- **Document section**
STROPHE DIVISIONS OF MODERN TRANSLATIONS

NASB NKJV NRSV TEV NJB
God Implored to Confound His Enemies
MT Intro
A Song, A Psalm of Asaph
Prayer To Frustrate Conspiracy Against Israel Prayer for Deliverance From National Enemies Prayer for the Defeat of Israel's Enemies Against the Enemies of Israel
83:1-8 83:1-4 83:1-8 83:1-4 83:1-2
        83:3-4
  83:5-8   83:5-8 83:5-8
83:9-12 83:9-12 83:9-12 83:9-12 83:9-12
83:13-18 83:13-18 8:13-18 83:13-18 83:13-18

READING CYCLE THREE (see "Guide to Good Bible Reading")

FOLLOWING THE ORIGINAL AUTHOR'S INTENT AT PARAGRAPH LEVEL

This is a study guide commentary which means that you are responsible for your own interpretation of the Bible. Each of us must walk in the light we have. You, the Bible, and the Holy Spirit are priority in interpretation. You must not relinquish this to a commentator.

Read the chapter in one sitting. Identify the subjects (reading cycle #3). Compare your subject divisions with the five translations above. Paragraphing is not inspired, but it is the key to following the original author's intent, which is the heart of interpretation. Every paragraph has one and only one subject.

1. First paragraph

2. Second paragraph

3. Etc.

 

CONTEXTUAL INSIGHTS

A. YHWH is intimately linked to His covenant people. The planning and scheming of the surrounding ANE nations to attack Israel, is a plan to attack Him (cf. Ps. 83:5 and note Ps. 83:12).

B. Several nations and people groups are mentioned.

1. Edom

2. Ishmaelites

3. Moab

4. Hagrites

5. Gebal

6. Ammon

7. Amalek

8. Philistia

9. Tyre (i.e., Phoenicia)

10. Assyria

11. Midian (Numbers 11-14 refer to events in Israel's past where YHWH helped them)

12. Sisera and Jabin

13. Oreb and Zech

14. Zebah and Zalmunna

C. This Psalm of prayer (5 imperatives) for the destruction of Israel's enemies is characterized by a large number of imperfects used in a jussive sense.

1. Ps. 83:1 - two stated but three implied

2. Ps. 83:15-18 - six (possibly eight with Ps. 83:15)

D. This Psalm uses several names for Deity.

1. God, Ps. 83:1a, 12b - Elohim (BDB 43)

2. God, Ps. 83:16 - El (BDB 42)

3. God, Ps. 83:13a - Eloah (BDB 43)

4. Lord, Ps. 83:16b, 18a - YHWH (BDB 217)

5. Most High, Ps. 83:18b - Elyon (BDB 751)

See SPECIAL TOPIC: NAMES FOR DEITY

E. This Psalm has a strong

1. evangelistic thrust (i.e., Ps. 83:16b, 18)

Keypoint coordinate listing
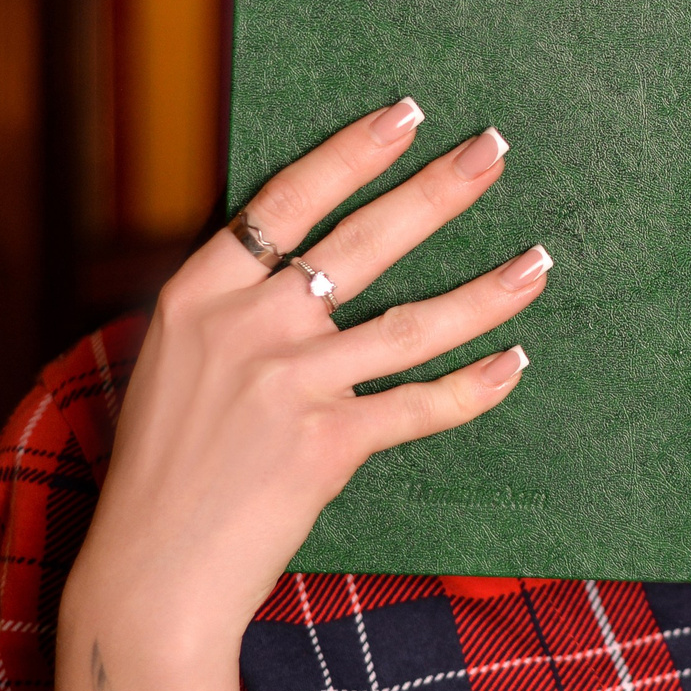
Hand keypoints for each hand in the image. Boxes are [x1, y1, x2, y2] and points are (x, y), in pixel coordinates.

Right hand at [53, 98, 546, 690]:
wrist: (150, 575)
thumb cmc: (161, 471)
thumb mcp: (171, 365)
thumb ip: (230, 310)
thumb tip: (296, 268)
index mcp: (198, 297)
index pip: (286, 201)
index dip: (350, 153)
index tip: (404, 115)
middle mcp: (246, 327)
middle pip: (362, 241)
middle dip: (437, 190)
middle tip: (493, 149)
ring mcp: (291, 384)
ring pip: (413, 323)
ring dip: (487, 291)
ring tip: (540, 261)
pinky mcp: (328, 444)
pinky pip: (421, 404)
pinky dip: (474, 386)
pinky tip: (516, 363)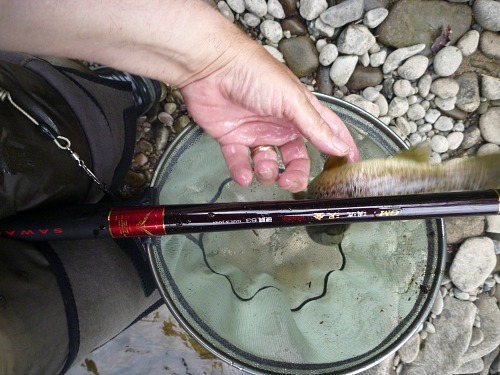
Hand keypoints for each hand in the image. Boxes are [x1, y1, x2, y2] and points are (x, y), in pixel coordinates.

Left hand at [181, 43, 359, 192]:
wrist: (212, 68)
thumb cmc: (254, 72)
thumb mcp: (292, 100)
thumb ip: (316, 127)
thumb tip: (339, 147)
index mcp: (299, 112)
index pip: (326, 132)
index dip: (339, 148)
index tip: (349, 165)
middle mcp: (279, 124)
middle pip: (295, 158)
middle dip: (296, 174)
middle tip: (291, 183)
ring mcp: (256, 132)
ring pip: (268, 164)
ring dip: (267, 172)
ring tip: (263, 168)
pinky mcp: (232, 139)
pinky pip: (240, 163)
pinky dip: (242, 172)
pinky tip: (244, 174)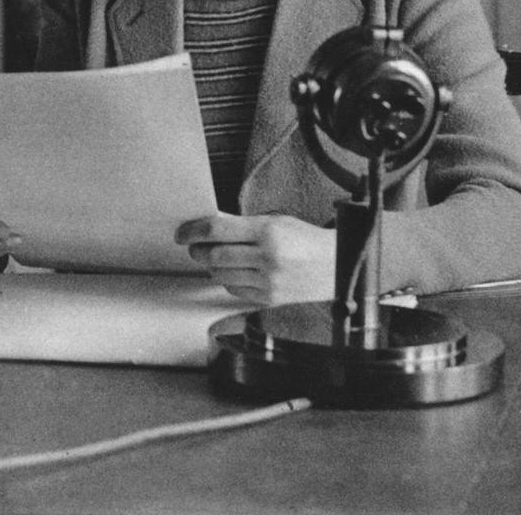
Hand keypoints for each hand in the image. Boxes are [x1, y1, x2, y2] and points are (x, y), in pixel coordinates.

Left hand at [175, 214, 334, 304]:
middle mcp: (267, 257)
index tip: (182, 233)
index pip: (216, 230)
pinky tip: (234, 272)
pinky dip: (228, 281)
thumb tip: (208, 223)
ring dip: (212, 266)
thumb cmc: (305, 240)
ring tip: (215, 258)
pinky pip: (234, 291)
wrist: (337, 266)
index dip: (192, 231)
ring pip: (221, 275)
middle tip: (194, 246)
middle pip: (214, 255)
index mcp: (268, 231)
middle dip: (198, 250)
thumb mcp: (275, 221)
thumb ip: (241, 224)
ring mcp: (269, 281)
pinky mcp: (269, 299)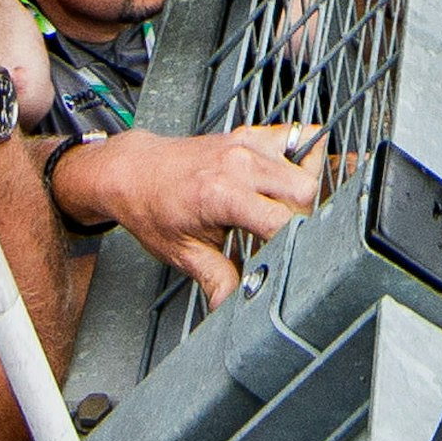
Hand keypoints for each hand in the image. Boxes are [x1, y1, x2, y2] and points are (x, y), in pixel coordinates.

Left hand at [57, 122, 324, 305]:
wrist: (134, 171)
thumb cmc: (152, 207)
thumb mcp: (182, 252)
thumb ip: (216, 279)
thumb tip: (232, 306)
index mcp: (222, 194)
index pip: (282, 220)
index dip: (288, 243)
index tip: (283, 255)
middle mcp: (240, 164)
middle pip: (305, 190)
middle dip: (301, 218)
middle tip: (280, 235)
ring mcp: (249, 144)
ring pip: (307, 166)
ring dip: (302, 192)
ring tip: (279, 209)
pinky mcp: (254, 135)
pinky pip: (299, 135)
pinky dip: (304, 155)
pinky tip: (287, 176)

- **Brief A**
Answer these questions from the Psalm 83 commentary:
(i) How many translations does the reader compare subject divisions with?
(ii) Which name for Deity is given for Ps. 83:18b?
(iii) How many imperatives does section C say this prayer Psalm contains?
- **Brief B**
Echo the part of the Psalm 83 commentary that opens with the words containing "2. Ps. 83:15-18 - six" and closes with "Elyon (BDB 751)".
Use only the text to answer.

- **Reply A**
(i) Five.
(ii) Most High, Elyon (BDB 751).
(iii) Five.

- **Reply B**
2. Ps. 83:15-18 - six (possibly eight with Ps. 83:15)

D. This Psalm uses several names for Deity.

1. God, Ps. 83:1a, 12b - Elohim (BDB 43)

2. God, Ps. 83:16 - El (BDB 42)

3. God, Ps. 83:13a - Eloah (BDB 43)

4. Lord, Ps. 83:16b, 18a - YHWH (BDB 217)

5. Most High, Ps. 83:18b - Elyon (BDB 751)